Marriage is a special, internationally recognised institution, the protection of which is a legitimate concern for the law. The law may in appropriate circumstances accord benefits to married people that it does not accord to unmarried people.1
Marriage is argued to be a choice. Couples have the choice of either a marriage in terms of the Marriage Act No. 25 of 1961 or the establishment of a domestic partnership. This reasoning has been put forward in support of the premise that the law need not afford the same protection to cohabitees as is provided to their married counterparts. However, within the South African context it may be convincingly argued that ignorance of the law, gender inequality and illiteracy may operate against the existence of a genuine choice whether or not to enter into a marriage contract. The regulation of domestic partnerships is an essential requirement of South African family law. What protection does South African law afford cohabiting couples?
Cohabitation may be defined as a monogamous long-term, intimate relationship between two persons without marrying. This form of relationship is also referred to as a domestic partnership or a permanent life partnership. The only difference between a cohabitative relationship and marriage is that the couple are not legally married to each other.

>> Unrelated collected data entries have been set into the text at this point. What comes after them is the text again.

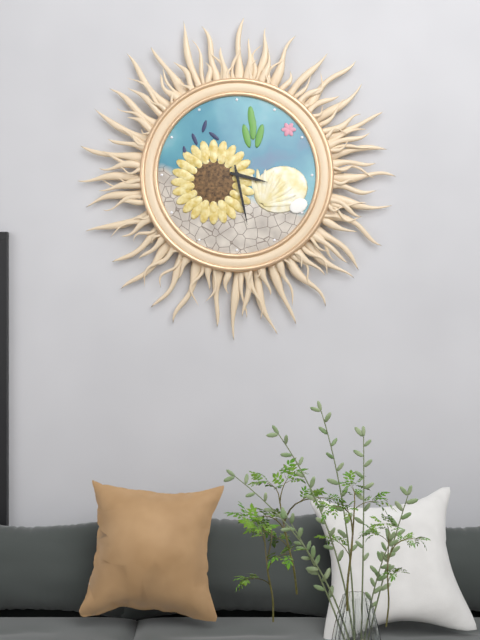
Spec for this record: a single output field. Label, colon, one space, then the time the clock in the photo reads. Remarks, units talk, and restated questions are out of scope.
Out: 3:28
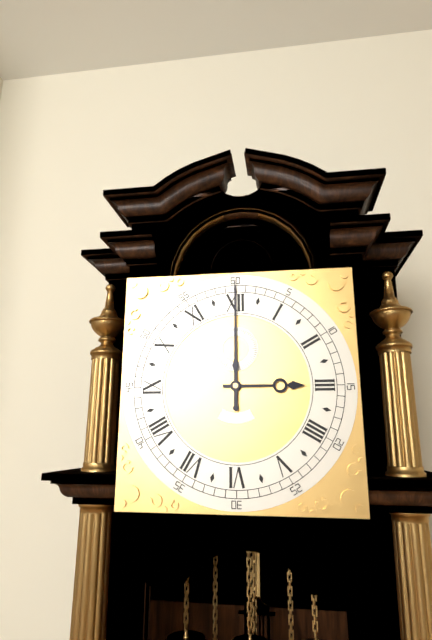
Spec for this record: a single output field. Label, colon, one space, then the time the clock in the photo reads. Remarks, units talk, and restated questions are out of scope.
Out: 3:00
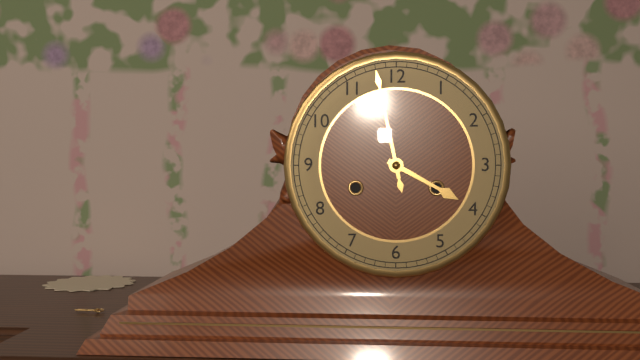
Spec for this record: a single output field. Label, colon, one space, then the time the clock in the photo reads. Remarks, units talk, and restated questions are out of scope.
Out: 3:58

In South Africa, there is no law of cohabitation governing cohabitation in the same sense as marriage. A widespread misconception is that cohabitees are protected by the so called 'common law marriage.' Despite cohabitation not being a recognised legal relationship, the South African courts have aided such couples by declaring that an express or implied universal partnership exists between the parties. For a universal partnership to exist, four requirements must be established. First, the partnership must aim to make a profit; secondly, both parties must contribute to the partnership; thirdly, the partnership must operate for the benefit of both parties; and fourthly, the contract between the parties must be legitimate. In the absence of an express agreement for the establishment of a universal partnership, a tacit agreement is acceptable if demonstrated from the conduct of the parties.

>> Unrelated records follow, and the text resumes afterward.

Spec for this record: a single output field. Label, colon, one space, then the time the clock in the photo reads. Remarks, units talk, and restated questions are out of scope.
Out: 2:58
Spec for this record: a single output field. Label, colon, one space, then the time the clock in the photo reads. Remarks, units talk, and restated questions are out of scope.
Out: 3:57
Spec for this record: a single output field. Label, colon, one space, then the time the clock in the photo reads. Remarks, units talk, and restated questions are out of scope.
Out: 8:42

The principle of a universal partnership assists cohabitees by according them a right to a share in the property acquired during the relationship, and in certain cases prior to the commencement of the relationship, in the absence of any other legal entitlement. If it is found that the parties created a universal partnership, the property will be owned jointly by the parties in undivided shares, in accordance with the contributions of each of the parties. However, in the absence of the establishment of a universal partnership, the cohabitees will retain all property acquired during and prior to the commencement of the relationship, unless such property is, by agreement, acquired jointly by the parties.

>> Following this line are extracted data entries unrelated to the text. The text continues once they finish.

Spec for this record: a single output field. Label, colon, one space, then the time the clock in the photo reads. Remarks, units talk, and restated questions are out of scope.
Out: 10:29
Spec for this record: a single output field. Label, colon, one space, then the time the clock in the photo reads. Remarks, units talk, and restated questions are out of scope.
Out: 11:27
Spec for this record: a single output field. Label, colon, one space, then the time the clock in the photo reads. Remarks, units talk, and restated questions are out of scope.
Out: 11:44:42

Cohabitees would be well advised to legally regulate their relationship by means of a codified cohabitation contract, expressly stipulating the division of the assets upon termination of the relationship, irrespective of whether or not the relationship is deemed to be a universal partnership. The cohabitation contract may be entered into at any point during the relationship, prior to the termination of the relationship and should govern the division of both movable and immovable property. In addition, a will should be drawn up in order to govern the succession of the parties.
Director, Dispute Resolution: Litigation and Arbitration
1 A. Cooke 'Choice, heterosexual life partnerships, death and poverty' in 2005 SALJ 122(3) at 544.